The table contains critical values for two-tail tests. For one-tail tests, multiply α by 2.
If the calculated Spearman’s rho is greater than the critical value from the table, then reject the null hypothesis that there is no correlation.
See Spearman’s Rho for details.




Hi,
Your website is helping me a lot with statistics, thanks!
I have a question about the values in the table on this page. I calulated the Spearman Rank correlation for a dataset with n=9 for alpha=0.05 two-tailed. I found in your table that the critical value I need to use is 0.700. My correlation is 0.6833, which means that it is not significant.
However, I also calculated the P-value, which is 0.042. This is less than alpha, so it is significant.
So both methods results in a different conclusion. Why is that, or am I doing something wrong?

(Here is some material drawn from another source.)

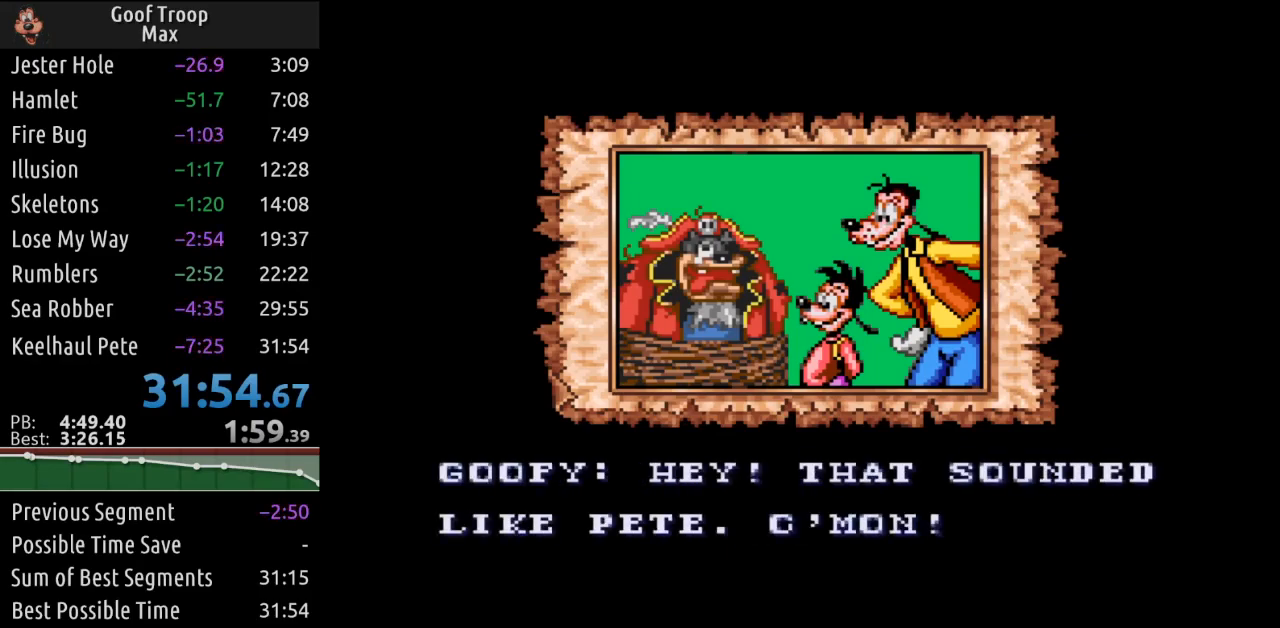
{"buttons": [], "left_stick": "center", "right_stick": "center", "events": [[167, "B", "down"], [284, "B", "up"]]}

Furthermore, I found another spearman rho table (http://users.sussex.ac.uk/~grahamh/RM1web/Spearmanstable2005.pdf) which ahs different critical values than the table on this website. There I find that rho_crit = 0.683, so my correlation is significant. Why is this table different?
I hope you can explain me!
Thanks a lot.
Ilse
Ilse,
I have also seen differences from one table of critical values to another. I can’t comment on the table you sent me since I don’t know how its values were calculated, but in general differences may be due to different assumptions or different simulation results
Where did the p-value = .042 come from? This value seems to be quite low compared to the .05 p-value at the critical value from the table you sent me
Charles
Thanks for this usefull table. However, I’m working with tables of thouthands of values. How could I find the Spearman’s Rho table for up to 70000 samples?
Thanks in advance for your help and advises
Aurélie
I don’t have a table for large values of n. Instead you can use the approach described on the following webpage:
http://www.real-statistics.com/correlation/spearmans-rank-correlation/spearmans-rank-correlation-detailed/
Charles
Thanks for the web, it is very insightful.
However, I have only looked at Spearman and Kendall, and I may be wrong, but I have the serious impression that when you say that to get the one-tailed test one should multiply alpha times 2, I think it should be actually the opposite, i.e., divide alpha by two.
Thanks,
B.
It really depends on how you look at it, but it any case the table is for the two-tailed test, and so if you want say the critical value for the one-tail test where alpha = .05, you need to find the value in the (two-tail) table where alpha is .1 (i.e. double).